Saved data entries
========

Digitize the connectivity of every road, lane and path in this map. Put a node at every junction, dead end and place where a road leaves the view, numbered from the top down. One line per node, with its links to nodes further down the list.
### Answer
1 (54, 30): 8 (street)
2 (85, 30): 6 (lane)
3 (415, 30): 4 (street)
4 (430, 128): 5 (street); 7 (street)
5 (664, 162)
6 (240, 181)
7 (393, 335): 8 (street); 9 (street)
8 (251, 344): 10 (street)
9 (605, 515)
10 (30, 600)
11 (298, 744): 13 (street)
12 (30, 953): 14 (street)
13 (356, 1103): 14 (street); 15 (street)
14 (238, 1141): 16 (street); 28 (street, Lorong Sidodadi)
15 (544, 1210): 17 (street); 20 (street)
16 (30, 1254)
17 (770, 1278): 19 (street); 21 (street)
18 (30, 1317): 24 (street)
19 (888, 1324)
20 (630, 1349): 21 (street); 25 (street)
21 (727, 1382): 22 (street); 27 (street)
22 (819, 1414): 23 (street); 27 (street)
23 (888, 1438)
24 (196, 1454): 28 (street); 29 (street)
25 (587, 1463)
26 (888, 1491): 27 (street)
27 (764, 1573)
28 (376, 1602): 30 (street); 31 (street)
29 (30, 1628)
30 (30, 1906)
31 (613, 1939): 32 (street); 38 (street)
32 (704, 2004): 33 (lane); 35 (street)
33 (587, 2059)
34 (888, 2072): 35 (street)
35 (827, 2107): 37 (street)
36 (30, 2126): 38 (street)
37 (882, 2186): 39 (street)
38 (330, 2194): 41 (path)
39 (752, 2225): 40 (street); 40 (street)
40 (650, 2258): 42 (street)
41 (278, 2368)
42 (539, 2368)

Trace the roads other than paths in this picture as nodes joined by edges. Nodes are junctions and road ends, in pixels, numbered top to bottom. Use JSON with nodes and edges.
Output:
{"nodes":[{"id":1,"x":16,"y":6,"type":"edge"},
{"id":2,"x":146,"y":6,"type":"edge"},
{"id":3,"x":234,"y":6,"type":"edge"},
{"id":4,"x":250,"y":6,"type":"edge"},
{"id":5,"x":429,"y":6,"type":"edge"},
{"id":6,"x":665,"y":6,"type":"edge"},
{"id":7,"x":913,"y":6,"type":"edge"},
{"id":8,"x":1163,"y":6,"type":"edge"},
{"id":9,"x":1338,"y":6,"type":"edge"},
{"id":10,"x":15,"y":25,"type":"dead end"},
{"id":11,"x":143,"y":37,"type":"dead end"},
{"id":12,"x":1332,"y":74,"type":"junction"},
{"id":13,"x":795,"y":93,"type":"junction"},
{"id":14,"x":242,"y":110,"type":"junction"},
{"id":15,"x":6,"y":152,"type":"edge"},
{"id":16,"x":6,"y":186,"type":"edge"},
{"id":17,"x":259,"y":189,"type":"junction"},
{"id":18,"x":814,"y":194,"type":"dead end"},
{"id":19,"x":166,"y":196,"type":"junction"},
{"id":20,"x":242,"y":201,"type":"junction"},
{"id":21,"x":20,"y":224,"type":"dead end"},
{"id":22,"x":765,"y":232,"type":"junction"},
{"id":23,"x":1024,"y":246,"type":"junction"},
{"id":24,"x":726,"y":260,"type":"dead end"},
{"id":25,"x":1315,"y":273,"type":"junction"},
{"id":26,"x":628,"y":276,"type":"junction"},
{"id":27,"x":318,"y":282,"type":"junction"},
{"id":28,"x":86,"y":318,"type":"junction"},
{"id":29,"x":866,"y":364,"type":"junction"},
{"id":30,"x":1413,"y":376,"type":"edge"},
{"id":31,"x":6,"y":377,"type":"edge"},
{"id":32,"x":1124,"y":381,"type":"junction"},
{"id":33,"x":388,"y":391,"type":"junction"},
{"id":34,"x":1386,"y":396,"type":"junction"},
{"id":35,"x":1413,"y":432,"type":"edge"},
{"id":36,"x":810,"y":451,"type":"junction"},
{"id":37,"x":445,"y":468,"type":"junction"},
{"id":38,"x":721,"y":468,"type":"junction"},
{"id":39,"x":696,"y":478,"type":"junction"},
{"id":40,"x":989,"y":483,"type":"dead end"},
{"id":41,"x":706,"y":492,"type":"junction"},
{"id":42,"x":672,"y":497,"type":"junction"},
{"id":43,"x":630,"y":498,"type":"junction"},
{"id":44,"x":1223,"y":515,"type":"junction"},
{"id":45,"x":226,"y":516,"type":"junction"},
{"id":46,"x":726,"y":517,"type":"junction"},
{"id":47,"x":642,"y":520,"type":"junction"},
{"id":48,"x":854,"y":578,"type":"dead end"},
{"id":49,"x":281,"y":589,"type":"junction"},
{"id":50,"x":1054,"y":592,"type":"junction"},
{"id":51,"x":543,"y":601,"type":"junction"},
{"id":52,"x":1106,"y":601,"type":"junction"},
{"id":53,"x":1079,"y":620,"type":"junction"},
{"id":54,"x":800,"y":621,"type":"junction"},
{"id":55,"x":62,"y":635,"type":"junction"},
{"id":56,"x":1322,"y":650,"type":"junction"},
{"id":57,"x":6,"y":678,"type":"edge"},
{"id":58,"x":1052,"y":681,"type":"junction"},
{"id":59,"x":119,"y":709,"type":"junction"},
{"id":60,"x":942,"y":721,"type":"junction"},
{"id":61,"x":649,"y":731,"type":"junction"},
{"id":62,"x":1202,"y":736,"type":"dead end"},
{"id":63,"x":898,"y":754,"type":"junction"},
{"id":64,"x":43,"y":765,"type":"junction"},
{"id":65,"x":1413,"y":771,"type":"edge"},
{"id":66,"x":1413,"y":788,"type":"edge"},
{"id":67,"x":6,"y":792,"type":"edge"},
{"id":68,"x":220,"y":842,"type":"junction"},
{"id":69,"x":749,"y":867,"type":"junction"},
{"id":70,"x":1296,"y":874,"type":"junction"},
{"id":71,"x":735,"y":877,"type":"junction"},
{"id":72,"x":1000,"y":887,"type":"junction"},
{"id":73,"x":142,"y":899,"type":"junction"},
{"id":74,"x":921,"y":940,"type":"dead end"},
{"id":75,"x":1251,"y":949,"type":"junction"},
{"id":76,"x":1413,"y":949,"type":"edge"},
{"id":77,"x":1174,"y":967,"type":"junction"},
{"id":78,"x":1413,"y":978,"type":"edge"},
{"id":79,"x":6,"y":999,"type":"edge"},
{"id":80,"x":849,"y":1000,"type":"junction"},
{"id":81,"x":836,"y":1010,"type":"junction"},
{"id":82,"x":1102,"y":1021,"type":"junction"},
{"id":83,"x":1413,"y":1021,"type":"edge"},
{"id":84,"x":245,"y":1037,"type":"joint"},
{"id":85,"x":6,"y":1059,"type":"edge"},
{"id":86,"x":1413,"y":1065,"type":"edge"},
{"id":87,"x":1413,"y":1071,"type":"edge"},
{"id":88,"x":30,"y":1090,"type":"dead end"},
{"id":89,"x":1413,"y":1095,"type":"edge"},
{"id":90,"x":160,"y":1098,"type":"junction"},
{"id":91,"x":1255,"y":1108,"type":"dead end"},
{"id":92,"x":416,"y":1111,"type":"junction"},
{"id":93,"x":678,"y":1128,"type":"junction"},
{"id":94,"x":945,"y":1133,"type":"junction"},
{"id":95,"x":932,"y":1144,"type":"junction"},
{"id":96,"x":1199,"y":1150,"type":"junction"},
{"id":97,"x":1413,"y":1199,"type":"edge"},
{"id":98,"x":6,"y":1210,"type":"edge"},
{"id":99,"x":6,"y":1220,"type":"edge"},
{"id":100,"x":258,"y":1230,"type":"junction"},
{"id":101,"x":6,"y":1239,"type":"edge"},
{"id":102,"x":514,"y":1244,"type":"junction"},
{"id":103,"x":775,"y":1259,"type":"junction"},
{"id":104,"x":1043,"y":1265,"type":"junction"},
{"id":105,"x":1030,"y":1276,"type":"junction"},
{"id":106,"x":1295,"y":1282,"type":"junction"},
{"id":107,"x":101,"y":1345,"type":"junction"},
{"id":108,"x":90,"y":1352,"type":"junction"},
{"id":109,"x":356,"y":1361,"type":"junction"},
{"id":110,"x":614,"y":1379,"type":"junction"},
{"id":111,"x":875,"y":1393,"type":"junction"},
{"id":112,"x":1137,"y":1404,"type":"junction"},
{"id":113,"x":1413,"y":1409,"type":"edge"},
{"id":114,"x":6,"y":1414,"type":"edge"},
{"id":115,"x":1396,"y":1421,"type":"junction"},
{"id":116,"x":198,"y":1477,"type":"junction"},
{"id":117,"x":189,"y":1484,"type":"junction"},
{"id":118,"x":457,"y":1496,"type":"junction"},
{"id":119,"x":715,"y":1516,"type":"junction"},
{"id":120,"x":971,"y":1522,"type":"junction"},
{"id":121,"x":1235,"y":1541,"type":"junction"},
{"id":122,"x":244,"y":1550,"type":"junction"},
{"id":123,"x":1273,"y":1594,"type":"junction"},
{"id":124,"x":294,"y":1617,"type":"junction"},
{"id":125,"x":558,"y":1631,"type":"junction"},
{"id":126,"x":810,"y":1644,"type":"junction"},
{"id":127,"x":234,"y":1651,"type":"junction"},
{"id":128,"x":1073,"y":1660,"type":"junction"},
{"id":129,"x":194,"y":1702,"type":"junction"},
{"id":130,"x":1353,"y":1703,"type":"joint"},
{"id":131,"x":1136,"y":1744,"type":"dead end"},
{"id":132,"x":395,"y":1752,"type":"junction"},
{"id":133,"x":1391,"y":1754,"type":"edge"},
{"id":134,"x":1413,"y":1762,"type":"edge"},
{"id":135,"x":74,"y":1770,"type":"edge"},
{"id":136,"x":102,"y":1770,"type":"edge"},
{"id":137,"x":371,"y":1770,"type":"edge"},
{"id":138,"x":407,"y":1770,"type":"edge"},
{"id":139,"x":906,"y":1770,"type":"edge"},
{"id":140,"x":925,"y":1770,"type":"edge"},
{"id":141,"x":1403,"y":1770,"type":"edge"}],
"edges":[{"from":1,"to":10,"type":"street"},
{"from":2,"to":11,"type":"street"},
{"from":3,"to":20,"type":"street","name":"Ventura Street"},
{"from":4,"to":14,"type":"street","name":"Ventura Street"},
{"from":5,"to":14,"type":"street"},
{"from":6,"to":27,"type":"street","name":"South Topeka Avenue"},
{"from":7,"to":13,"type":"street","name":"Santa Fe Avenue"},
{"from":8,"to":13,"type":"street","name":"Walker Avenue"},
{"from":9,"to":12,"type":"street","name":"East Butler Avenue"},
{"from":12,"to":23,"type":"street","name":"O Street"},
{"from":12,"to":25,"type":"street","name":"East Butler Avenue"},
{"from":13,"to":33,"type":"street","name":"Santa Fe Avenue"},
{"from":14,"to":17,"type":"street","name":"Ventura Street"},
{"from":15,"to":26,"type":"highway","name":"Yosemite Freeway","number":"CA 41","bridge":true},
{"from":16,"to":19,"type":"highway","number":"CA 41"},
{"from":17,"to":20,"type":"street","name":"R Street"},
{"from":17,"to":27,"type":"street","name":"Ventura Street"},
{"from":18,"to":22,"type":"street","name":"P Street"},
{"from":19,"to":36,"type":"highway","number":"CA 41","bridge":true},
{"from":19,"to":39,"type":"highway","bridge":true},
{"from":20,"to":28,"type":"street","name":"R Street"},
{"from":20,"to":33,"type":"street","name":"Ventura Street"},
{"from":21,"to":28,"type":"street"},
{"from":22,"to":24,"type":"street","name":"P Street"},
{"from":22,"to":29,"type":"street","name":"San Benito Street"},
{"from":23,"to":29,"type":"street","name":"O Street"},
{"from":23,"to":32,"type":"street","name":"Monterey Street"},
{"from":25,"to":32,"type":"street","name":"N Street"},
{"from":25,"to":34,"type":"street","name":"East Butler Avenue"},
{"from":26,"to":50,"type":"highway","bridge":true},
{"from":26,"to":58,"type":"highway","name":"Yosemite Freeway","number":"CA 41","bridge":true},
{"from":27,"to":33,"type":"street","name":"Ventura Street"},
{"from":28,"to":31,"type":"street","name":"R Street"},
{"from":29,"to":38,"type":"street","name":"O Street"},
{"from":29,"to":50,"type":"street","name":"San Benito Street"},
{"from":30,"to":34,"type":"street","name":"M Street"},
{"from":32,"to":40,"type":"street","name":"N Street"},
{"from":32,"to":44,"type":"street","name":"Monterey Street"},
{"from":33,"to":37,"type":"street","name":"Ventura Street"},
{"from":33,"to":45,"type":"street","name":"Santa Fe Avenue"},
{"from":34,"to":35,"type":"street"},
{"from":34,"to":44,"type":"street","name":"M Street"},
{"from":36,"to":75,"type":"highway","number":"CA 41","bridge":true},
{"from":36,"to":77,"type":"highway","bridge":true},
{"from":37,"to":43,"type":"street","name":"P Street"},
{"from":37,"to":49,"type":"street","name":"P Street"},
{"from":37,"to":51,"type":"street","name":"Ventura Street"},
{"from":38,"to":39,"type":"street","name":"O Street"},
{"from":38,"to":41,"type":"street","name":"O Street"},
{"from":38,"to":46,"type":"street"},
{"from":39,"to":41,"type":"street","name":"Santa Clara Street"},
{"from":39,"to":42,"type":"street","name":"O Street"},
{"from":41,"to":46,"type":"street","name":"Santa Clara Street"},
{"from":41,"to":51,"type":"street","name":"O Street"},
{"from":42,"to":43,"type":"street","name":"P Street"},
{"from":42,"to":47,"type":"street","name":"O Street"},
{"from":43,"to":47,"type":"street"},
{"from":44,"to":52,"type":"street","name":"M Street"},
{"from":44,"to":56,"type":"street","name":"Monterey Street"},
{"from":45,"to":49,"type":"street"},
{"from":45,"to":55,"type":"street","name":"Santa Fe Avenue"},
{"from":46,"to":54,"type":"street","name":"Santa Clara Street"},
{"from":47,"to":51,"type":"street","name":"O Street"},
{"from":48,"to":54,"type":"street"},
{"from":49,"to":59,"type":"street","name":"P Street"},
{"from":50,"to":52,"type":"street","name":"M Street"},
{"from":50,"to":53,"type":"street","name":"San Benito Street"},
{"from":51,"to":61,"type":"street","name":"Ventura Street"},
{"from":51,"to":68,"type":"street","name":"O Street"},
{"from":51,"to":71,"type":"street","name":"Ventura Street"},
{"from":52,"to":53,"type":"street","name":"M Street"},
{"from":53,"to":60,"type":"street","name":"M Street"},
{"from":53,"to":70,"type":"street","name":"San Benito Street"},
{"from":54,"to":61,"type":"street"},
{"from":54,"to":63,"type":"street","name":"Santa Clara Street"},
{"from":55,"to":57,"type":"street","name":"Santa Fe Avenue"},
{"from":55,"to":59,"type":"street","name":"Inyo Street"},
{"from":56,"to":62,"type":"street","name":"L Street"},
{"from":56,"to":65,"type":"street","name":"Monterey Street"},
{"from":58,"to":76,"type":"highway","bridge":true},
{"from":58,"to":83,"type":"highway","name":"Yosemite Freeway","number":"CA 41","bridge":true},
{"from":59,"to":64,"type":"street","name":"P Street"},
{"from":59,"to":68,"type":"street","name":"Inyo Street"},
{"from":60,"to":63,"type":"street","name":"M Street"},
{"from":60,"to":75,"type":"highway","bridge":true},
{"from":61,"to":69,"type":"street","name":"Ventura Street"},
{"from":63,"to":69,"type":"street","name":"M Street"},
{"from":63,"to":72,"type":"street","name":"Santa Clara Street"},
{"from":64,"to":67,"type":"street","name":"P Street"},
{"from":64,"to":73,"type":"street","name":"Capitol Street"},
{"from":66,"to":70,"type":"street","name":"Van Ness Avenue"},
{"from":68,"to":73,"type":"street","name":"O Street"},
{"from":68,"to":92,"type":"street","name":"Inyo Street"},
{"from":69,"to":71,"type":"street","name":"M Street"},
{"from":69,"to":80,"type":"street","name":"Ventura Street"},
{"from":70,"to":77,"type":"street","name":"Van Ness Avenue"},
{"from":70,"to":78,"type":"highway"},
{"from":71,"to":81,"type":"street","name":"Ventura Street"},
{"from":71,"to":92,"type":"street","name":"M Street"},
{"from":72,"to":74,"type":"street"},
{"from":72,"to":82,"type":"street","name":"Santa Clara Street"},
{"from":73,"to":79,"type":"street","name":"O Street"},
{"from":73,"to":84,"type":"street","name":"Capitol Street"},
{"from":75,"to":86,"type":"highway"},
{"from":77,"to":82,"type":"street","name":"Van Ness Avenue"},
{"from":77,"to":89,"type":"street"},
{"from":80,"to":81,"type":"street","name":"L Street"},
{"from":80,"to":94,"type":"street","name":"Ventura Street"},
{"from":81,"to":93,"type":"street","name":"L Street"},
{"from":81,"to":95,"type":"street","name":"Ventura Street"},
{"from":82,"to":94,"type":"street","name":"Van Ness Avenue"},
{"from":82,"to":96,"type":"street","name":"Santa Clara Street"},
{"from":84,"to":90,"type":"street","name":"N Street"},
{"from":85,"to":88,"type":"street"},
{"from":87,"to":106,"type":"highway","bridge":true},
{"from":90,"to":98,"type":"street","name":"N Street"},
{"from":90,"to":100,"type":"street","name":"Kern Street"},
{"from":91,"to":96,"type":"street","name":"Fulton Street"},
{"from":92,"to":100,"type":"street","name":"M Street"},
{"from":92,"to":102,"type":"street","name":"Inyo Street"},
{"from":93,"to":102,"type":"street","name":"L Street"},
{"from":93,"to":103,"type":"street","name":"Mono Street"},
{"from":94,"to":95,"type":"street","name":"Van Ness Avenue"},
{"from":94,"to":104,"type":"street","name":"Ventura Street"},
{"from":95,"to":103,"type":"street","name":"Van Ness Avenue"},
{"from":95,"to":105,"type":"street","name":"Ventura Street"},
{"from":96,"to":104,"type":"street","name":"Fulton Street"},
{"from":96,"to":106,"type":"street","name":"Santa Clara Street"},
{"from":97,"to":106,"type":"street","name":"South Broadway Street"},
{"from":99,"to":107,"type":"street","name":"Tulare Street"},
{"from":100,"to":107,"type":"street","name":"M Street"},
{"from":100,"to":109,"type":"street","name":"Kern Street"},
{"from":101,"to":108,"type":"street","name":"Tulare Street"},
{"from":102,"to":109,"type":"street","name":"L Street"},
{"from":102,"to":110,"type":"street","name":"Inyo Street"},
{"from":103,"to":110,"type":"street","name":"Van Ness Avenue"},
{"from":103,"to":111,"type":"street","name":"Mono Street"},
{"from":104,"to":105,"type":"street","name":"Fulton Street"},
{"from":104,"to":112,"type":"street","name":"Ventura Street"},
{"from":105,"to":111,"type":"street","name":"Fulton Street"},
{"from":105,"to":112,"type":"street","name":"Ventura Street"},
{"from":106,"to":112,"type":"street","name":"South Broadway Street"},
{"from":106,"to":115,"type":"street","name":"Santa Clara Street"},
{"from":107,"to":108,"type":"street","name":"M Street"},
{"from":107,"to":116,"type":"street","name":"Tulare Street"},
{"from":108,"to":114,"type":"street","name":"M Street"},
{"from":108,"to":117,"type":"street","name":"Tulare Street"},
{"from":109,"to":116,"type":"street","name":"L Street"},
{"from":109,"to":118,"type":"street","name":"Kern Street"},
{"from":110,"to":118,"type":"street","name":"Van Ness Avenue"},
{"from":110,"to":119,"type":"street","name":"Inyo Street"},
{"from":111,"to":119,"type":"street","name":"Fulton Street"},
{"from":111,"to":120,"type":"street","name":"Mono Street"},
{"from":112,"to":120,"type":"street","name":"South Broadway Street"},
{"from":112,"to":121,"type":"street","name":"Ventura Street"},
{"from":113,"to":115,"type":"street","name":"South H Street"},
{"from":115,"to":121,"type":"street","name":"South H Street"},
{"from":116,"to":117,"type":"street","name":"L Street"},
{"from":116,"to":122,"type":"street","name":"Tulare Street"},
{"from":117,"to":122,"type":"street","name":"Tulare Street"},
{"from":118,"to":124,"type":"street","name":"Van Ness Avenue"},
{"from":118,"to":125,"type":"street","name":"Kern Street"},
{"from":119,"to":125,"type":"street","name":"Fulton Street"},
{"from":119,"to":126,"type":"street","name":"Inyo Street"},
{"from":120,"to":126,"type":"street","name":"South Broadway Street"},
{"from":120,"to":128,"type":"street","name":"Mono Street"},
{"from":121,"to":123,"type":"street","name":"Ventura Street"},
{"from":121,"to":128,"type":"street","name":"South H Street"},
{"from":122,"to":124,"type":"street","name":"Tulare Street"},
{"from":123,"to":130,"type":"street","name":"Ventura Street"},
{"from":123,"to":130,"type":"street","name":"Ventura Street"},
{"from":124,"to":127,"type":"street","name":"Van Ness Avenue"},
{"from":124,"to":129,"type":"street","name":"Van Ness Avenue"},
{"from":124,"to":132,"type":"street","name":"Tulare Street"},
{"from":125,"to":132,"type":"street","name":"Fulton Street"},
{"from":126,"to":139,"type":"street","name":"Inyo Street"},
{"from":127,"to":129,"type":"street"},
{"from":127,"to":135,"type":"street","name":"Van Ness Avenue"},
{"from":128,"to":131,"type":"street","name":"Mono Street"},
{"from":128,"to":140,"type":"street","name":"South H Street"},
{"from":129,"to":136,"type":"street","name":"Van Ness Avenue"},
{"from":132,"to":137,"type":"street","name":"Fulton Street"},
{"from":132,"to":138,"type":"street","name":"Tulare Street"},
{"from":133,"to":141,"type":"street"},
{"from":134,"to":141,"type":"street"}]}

========

Task —
Return, from the entries, each line that holds "Kern".

Result of this exercise —
{"from":90,"to":100,"type":"street","name":"Kern Street"},
{"from":100,"to":109,"type":"street","name":"Kern Street"},
{"from":109,"to":118,"type":"street","name":"Kern Street"},
{"from":118,"to":125,"type":"street","name":"Kern Street"},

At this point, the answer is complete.